Food narratives have become increasingly important. People want to know how and where their food was made, who made it, and what their relationship is to the food. We often look to the past for inspiration, and many restaurants are looking way back to revive the dishes that are truly native to their regions.2
82% of foodies and 61% of non-foodies said they feel a need to preserve their family's cultural traditions.1
Cristine Shipley, the Director of Culinary at the Marlin Network and contributing author of the quarterly Flavor Atlas says, “Conscious consumption, (mindful eating and drinking that respects the environment and the body) is becoming a focus for many Americans. Operators can leverage this trend by considering seasonality on the menu, utilizing local ingredients when possible, and providing consumers with nutritionally dense options that help them protect their health and minimize waste.”
American Sioux Tribe
Dishes made from indigenous ingredients such as corn, beans, potatoes, amaranth, quinoa, natural wild rice and tuberose harken back to the native inhabitants of America. A large part of recentering indigenous cuisine is attempting to exclude European influences such as dairy, processed foods, refined sugar and meats such as pork and beef.
Think of the “three sisters” of squash, beans, and corn, plus game meat as North American flavors. There’s a legend that suggests beans, corn, and squash are inseparable sister crops that thrive when grown together. The beans will grow up the corn stalk while the squash spreads around the base keeping away weeds.
North America’s history begins with indigenous history. An individual trying to bring this point to the culinary world is the “Sioux Chef,” Sean Sherman. He raised almost $150,000 through Kickstarter for this startup project, making it the most most-backed restaurant venture on the site. His fare focuses on pre-colonial dishes, foods that were abundant before the arrival of Europeans.
He emphasizes that Native American food is much more than fry bread (that’s often crafted into “tacos”). Fry bread is actually a product of oppression created out of necessity based on the unbalanced ingredients supplied by the government. Since North America is so large, it’s really about connecting with the plants and animals that are truly native to certain areas.
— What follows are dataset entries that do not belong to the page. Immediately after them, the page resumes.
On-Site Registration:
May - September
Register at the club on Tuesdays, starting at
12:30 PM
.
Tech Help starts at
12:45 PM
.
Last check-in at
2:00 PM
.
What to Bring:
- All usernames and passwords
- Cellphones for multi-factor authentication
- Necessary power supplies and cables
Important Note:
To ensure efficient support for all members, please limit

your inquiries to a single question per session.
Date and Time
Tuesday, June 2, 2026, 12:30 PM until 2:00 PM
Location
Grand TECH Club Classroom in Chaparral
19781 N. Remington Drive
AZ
For example, tribes of the Pacific Northwest would have a much different diet than those of modern-day Florida.
His catering company, The Sioux Chef, provides services throughout the Twin Cities area. He also created NATIFS (Native American Traditional Indigenous Food Systems), a nonprofit group focused on increasing education and access to indigenous foods. The Sioux Chef’s Indigenous Kitchen Cookbook was named one of the best cookbooks of 2017 by many media organizations.
Get a recipe:
Try this recipe rich with indigenous ingredients!
- Duck breast: 2
- Wild rice (hand harvested): 1 cup
- Blueberries, dried: 4 oz.
- Amaranth grain: 4 oz.
- Salt ¼ tsp.
- Remove fat from duck breast and render.
- Slice duck breast and dry.
- Remove duck skin from rendered duck fat.
- Puff wild rice.
- In a molcajete or large mortar and pestle, pound Duck Meat, Crisp Fat, Berries, Wild Rice, popped amaranth, and a little salt.
Ancient Cooking Techniques
Running parallel to the resurgence of barbecue, more and more chefs are experimenting with cooking techniques—often trying bygone methods. Steaks seared directly on coals or tortillas cooked on hot stones are finding their way into more traditional establishments.
The menu at Francis Ford Coppola's restaurant Werowocomoco includes fry bread tacos, venison chili, cedar plank salmon and rotisserie prairie chicken.
Chef Jeff Bolton of Kachina Southwestern Grill in Westminster, Colorado, breaks down, hangs, drys, and smokes Colorado-sourced bison for center-of-the-plate steak dishes, burgers, and jerky.
Indigenous Flavors for Dessert
Feature skillets in brunch, bar bite and dessert applications. Consider calling out the cooking method on your menu for items like cast iron catfish or serving items in mini skillets.
Ingredients Native to North America
Try to incorporate items like cranberries, crabapples, and blueberries in desserts such as cranberry-chocolate torte, crepes with crabapple-caramel filling, or blueberry cobbler with maple whipped cream.
Saskatoon berries come from a deciduous native shrub found from western Ontario to British Columbia and the Yukon. They have a sweet, nutty almond flavor that lends itself well to all kinds of dessert dishes.